Print what subfolder is empty in all folders that contain the same subfolder?

I have a folder A like this:

A>>(B,C,D)(subfolders)>>both B,C and D have folders 1,2,3 each.

in this case the subfolder '3' out of B,C and D happens to be empty.

How do you check and print which folder happens to be empty in all the folders for example to make it search and print the number '3' since it is the only subfolder that is empty in all of the folders B,C and D?

Code I tried:

for i in glob.iglob('**/Desktop/A/**' ,recursive = True):
    if not os.listdir(i):
        print(f'{i} is empty everywhere' + '\n')

which isn't working.

All folders have the same subfolders (name) but some of them are empty. I need to find which are empty in all of those folders and print it.

Solution

  • We need two functions from the os module

    from os import walk
from os.path import join

    We need a starting point

    dir = '/your/top/directory'

    walk returns a generator, iterating on it at each step we have the path of the current directory, the list of directories and the list of files BUT we don't want to iterate and are interested only in the list of directories in the current directory, hence

    dirs_l1 = next(walk(dir))[1]

    note that, having to deal with a generator, the above is not too wasteful...

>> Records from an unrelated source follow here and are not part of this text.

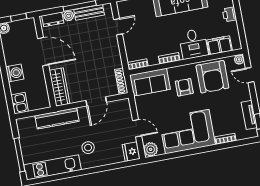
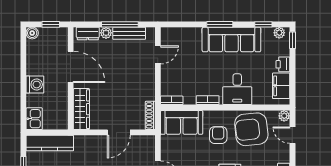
filing cabinet: (220, 45) -> (281, 86), moved, turned -90
armchair: (212, 77) -> (251, 129), turned 84
kitchen counter: (57, 118) -> (50, 143), moved

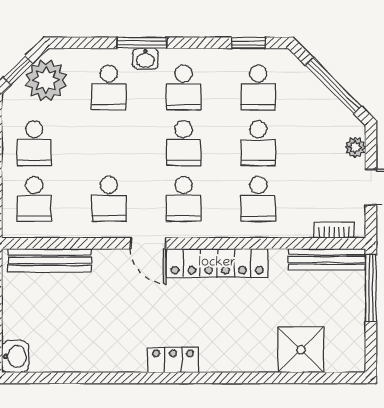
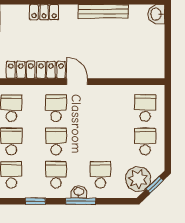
window: (248, 43) -> (35, 201), moved
school desk: (109, 199) -> (101, 108), removed
bench: (50, 260) -> (104, 11), moved
locker: (173, 360) -> (44, 12), moved

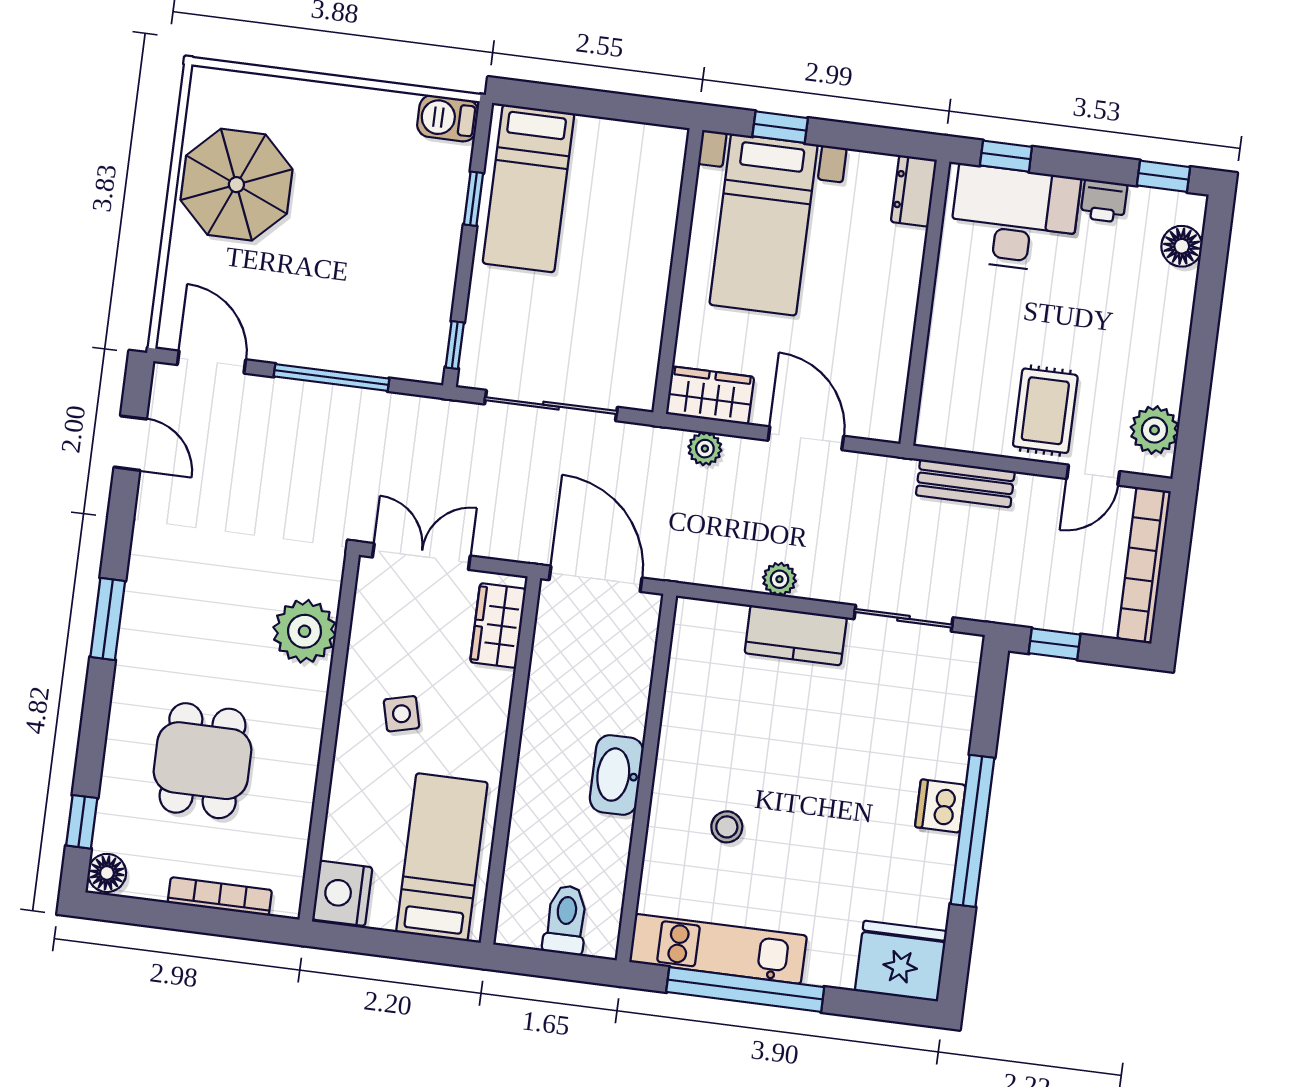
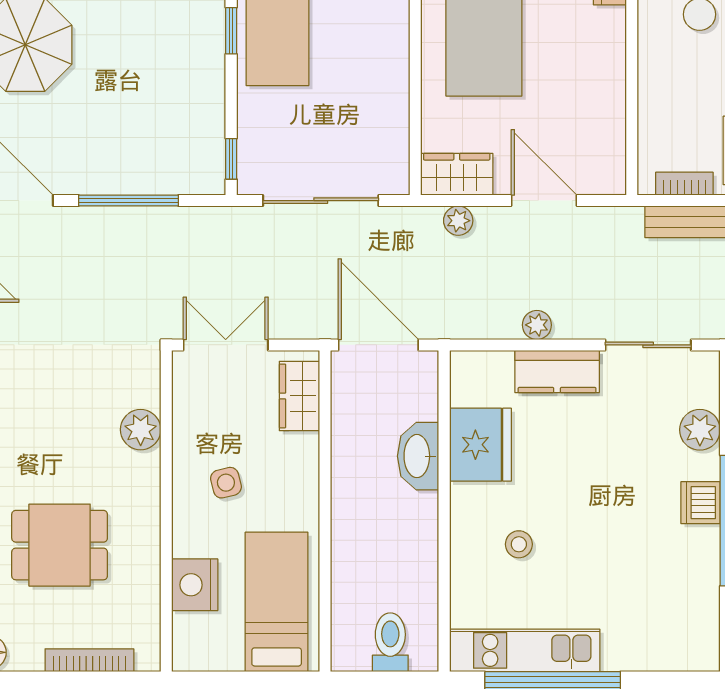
bookcase: (968, 439) -> (684, 184), added
plant: (305, 631) -> (141, 430), width x0.73, depth x0.73
plant: (950, 723) -> (700, 430), added
dining table: (202, 761) -> (60, 545), turned 90
washbasin: (617, 775) -> (418, 456), moved
nightstand: (342, 893) -> (195, 585), moved
fridge: (901, 961) -> (480, 445), moved, turned 90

    Now we have an inner loop on the subdirectories of level 1 (l1 sd, the sd contained in the root) to create a list of sets of directories of level 2, to be unpacked and passed to set.intersection, so that in dirs_l2 we eventually have a set of all the directories of level 2 that are present in every directory of level 1

    dirs_l2 = set.intersection(*[set(next(walk(join(dir, d)))[1]) for d in dirs_l1])

    We make a loop on these inner directories, present in every l1 sd, and using the all builtin we check that, for every l1 sd all the l2 sd are empty, in that case we print the name of the l2 subdirectory that is always empty

    for d2 in dirs_l2:
    if all(next(walk(join(dir, d1, d2)))[1:] == ([],[]) for d1 in dirs_l1):
        print(d2)

    An example

    $ cat A.py
from os import walk
from os.path import join
dir = './A'
dirs_l1 = next(walk(dir))[1]
dirs_l2 = set.intersection(*[set(next(walk(join(dir, d)))[1]) for d in dirs_l1])
for d2 in dirs_l2:
    if all(next(walk(join(dir, d1, d2)))[1:] == ([], []) for d1 in dirs_l1): print(d2)
$ tree A
A
├── A
│   ├── 1
│   │   └── a
│   ├── 2
│   │   └── b
│   └── 3
├── B
│   ├── 1
│   │   └── a
│   ├── 2
│   │   └── b
│   └── 3
├── C
│   ├── 1
│   │   └── a
│   ├── 2
│   │   └── b
│   └── 3
└── D
    ├── 1
    │   └── a
    ├── 2
    │   └── b
    └── 3
$ python A.py 
3
$